Landscape architecture, garden design, planting design and management - Rowland Byass

Where I'm from (1)


Stanford Hall across a characteristically open Wolds landscape. The cooling tower plume of the Ratcliffe-on-Soar power station can be seen on the horizon.

Where I’m from is the east Midlands. No, not near Birmingham (West Midlands, wholly different). Northern Leicestershire to be more precise. Open in character, even bleak in parts, with small patches of woodland kept for their value as fox covers (this is hunting country). Redbrick former industrial towns of variable attractiveness. A lot of it isn't 'pretty', but the countryside round here is still largely 'real' in the way that prettier places are not.

Leicestershire redbrick, base of Mountsorrel granite. St Pancras Station is built of the same Leicestershire bricks.

Growing up, we lived in a couple of villages about equidistant from Nottingham and Leicester. These days Nottingham is somewhat unfairly best known for gun crime. To my sister  and me as young children, it was the city over the horizon; London, New York and Paris rolled into one.

On the A60, looking south towards Loughborough

And it was the city on the horizon. Hoton, where we lived, is at the edge of the Wolds upcountry, from where the A60 snakes into Nottinghamshire past vast rolling fields of arable crops with long views towards pylons and distant villages with names like East Leake and Bunny.  In Natural England’s landscape character areas of England, the Wolds is part of a

'belt of gently dipping Jurassic rocks which stretch from the Cotswolds to Lincolnshire
characterised by rural, open, mixed farmland landscape with long views from the summits of undulating hills.'

Hoton lies atop a hill ridge looking across to Stanford Hall, a redbrick originally eighteenth century country house a few miles across a valley, with little in between but more vast wheatfields and a few big hedgerow trees. Around the Hall itself are copses  of mature trees, which from the end of our garden appeared continuous. I imagined them as an endless forest.

The agro-industrial countryside of my childhood was not a ‘natural’ place. Walking the dog, you might be disturbed by the unexpected boom of a bird scarer behind one of the hedges that were flail-cut each year so brutally by farmers who had no notions of rural prettiness. We would make dens and tunnels through the chemical monoculture of wheat (or oilseed rape, or peas) that stretched down the slope beyond our garden in the summer.

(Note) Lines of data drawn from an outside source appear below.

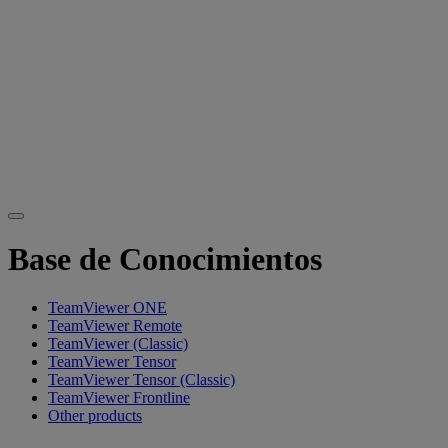
Base de Conocimientos
TeamViewer ONE
TeamViewer Remote
TeamViewer (Classic)
TeamViewer Tensor
TeamViewer Tensor (Classic)
TeamViewer Frontline
Other products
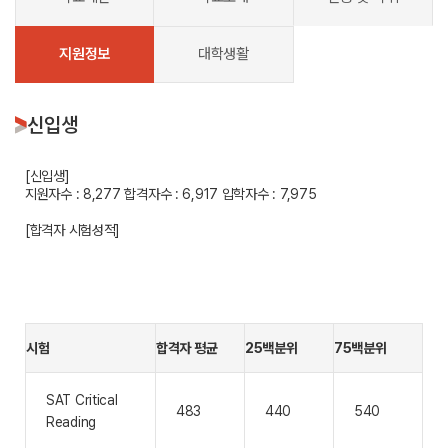
지원정보
대학생활
신입생
[신입생]
지원자수 : 8,277
합격자수 : 6,917
입학자수 : 7,975
[합격자 시험성적]
시험
합격자 평균
25백분위
75백분위
SAT Critical
483
440
540
Reading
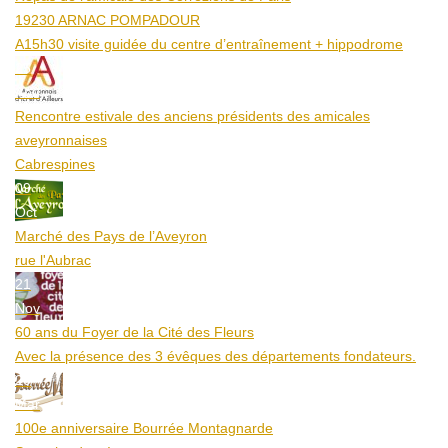
19230 ARNAC POMPADOUR
A15h30 visite guidée du centre d’entraînement + hippodrome
25
Aoû
Rencontre estivale des anciens présidents des amicales
aveyronnaises
Cabrespines
09
Oct
Marché des Pays de l’Aveyron
rue l'Aubrac
21
Nov
60 ans du Foyer de la Cité des Fleurs
Avec la présence des 3 évêques des départements fondateurs.
20
Mar
100e anniversaire Bourrée Montagnarde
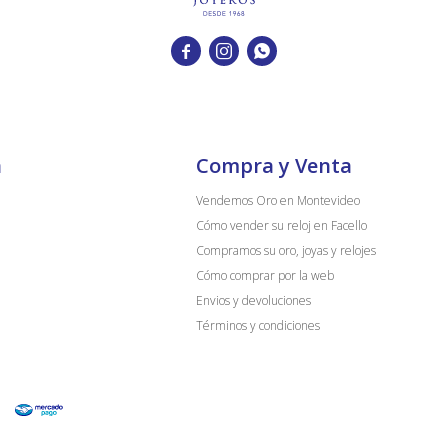



a
Compra y Venta
Vendemos Oro en Montevideo
Cómo vender su reloj en Facello
Compramos su oro, joyas y relojes
Cómo comprar por la web
Envios y devoluciones
Términos y condiciones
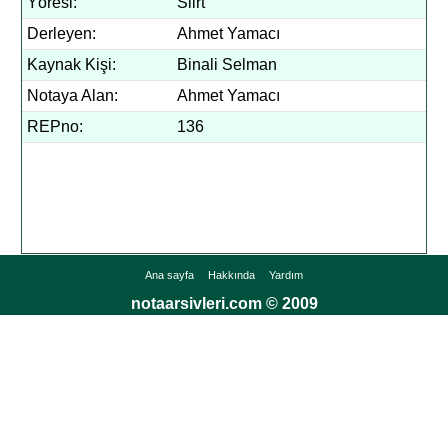
Yöresi:
Siirt
Derleyen:
Ahmet Yamacı
Kaynak Kişi:
Binali Selman
Notaya Alan:
Ahmet Yamacı
REPno:
136
Ana sayfa
Hakkında
Yardım
notaarsivleri.com © 2009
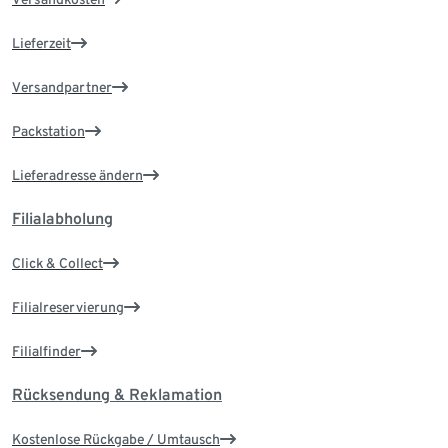
Lieferzeit
Versandpartner
Packstation
Lieferadresse ändern
Filialabholung
Click & Collect
Filialreservierung
Filialfinder
Rücksendung & Reklamation
Kostenlose Rückgabe / Umtausch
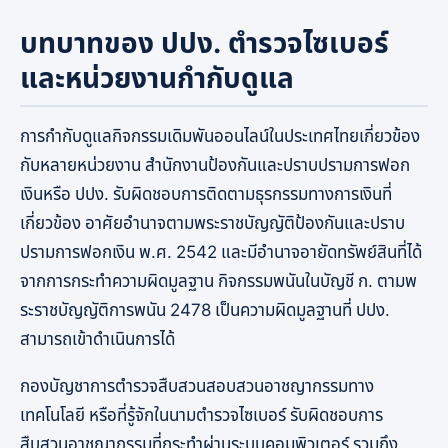
บทบาทของ ปปง. ตำรวจไซเบอร์
และหน่วยงานกำกับดูแล
การกำกับดูแลกิจกรรมเดิมพันออนไลน์ในประเทศไทยเกี่ยวข้อง
กับหลายหน่วยงาน สำนักงานป้องกันและปราบปรามการฟอก
เงินหรือ ปปง. รับผิดชอบการติดตามธุรกรรมทางการเงินที่
เกี่ยวข้อง อาศัยอำนาจตามพระราชบัญญัติป้องกันและปราบ
ปรามการฟอกเงิน พ.ศ. 2542 และมีอำนาจอายัดทรัพย์สินที่ได้
จากการกระทำความผิดมูลฐาน กิจกรรมพนันในบัญชี ก. ตามพ
ระราชบัญญัติการพนัน 2478 เป็นความผิดมูลฐานที่ ปปง.
สามารถเข้าดำเนินการได้
กองบัญชาการตำรวจสืบสวนสอบสวนอาชญากรรมทาง
เทคโนโลยี หรือที่รู้จักในนามตำรวจไซเบอร์ รับผิดชอบการ
สืบสวนอาชญากรรมที่กระทำผ่านระบบคอมพิวเตอร์ รวมถึง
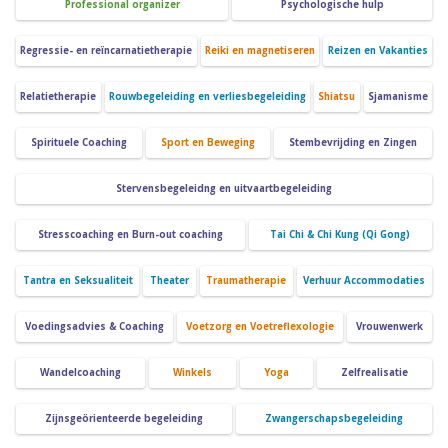
Professional organizer
Psychologische hulp
Regressie- en reïncarnatietherapie
Reiki en magnetiseren
Reizen en Vakanties
Relatietherapie
Rouwbegeleiding en verliesbegeleiding
Shiatsu
Sjamanisme
Spirituele Coaching
Sport en Beweging
Stembevrijding en Zingen
Stervensbegeleidng en uitvaartbegeleiding
Stresscoaching en Burn-out coaching
Tai Chi & Chi Kung (Qi Gong)
Tantra en Seksualiteit
Theater
Traumatherapie
Verhuur Accommodaties
Voedingsadvies & Coaching
Voetzorg en Voetreflexologie
Vrouwenwerk
Wandelcoaching
Winkels
Yoga
Zelfrealisatie
Zijnsgeörienteerde begeleiding
Zwangerschapsbegeleiding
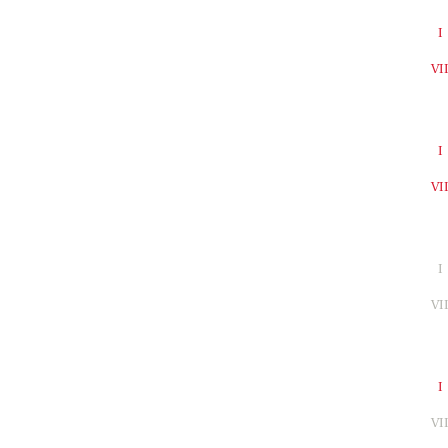
I
VI
I
VI
I
VI
I
VI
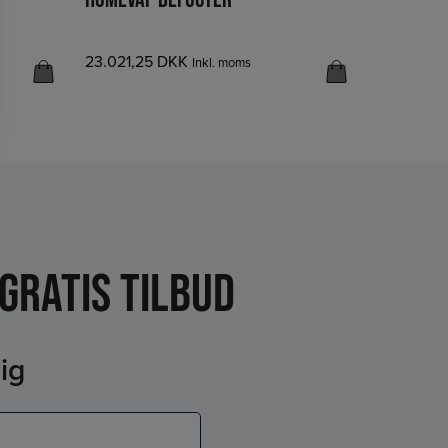
23.021,25
DKK
29.167,50
Inkl. moms
moms
gratis tilbud
ig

The most exciting outdoor childhood landscapes for play were all places of danger and dereliction. The old decaying farmyard and paddock with horses next door before its conversion to executive homes with leylandii-hedged gardens. I once ran across the paddock and came terrifyingly close to being trampled by a big white horse, or so it seemed at the time. Trixie, our Jack Russell, met her end after she wandered into the farmyard through a gap in the fence and ate rat poison. The old second world war aerodrome on the other side of the village: expanses of crumbling runway, strange concrete buildings, and cavernous hangars, in which straw bales were stacked higher than a house. Thrilling to climb up and jump off.

Prestwold Hall

Up on the Wolds near Hoton, Prestwold is the seat of the local gentry, the Packes, who still own most of the land in the villages around there. St Andrew’s, the local parish church, lies in a wood in the grounds of Prestwold Hall, an elegant early nineteenth century pile inhabited by the current scion, Edward Packe-Drury-Lowe (to give him his full name). My grandfather’s ashes are interred in the churchyard there. The marker is engraved with lines by AE Housman chosen by my grandmother. Their sentiment of protest at a cold, cruel Divinity still takes me aback

If truth in hearts that perish
Could move the powers on high,
I think the love I bear you
Should have made you not to die.

In a field nearby is a more contemporary cemetery – an ‘eco-burial ground’. My father, a solicitor, did the legal work to turn what was a field into a designated burial ground. The wooden grave markers are festooned with plastic trinkets, soft toys and other paraphernalia. A tree is planted on the site of each grave. Such things wouldn’t be allowed in ‘normal’ cemeteries. It all feels quite pagan, a little creepy. There is something much more raw about the sight of these tacky grave offerings, than a sober engraved headstone. My grandmother was buried there, three years ago. The burial ground sits on a low ridge, with views down from the Wolds to where the low lying washlands of the Trent and Soar rivers begin, a wholly different midland landscape.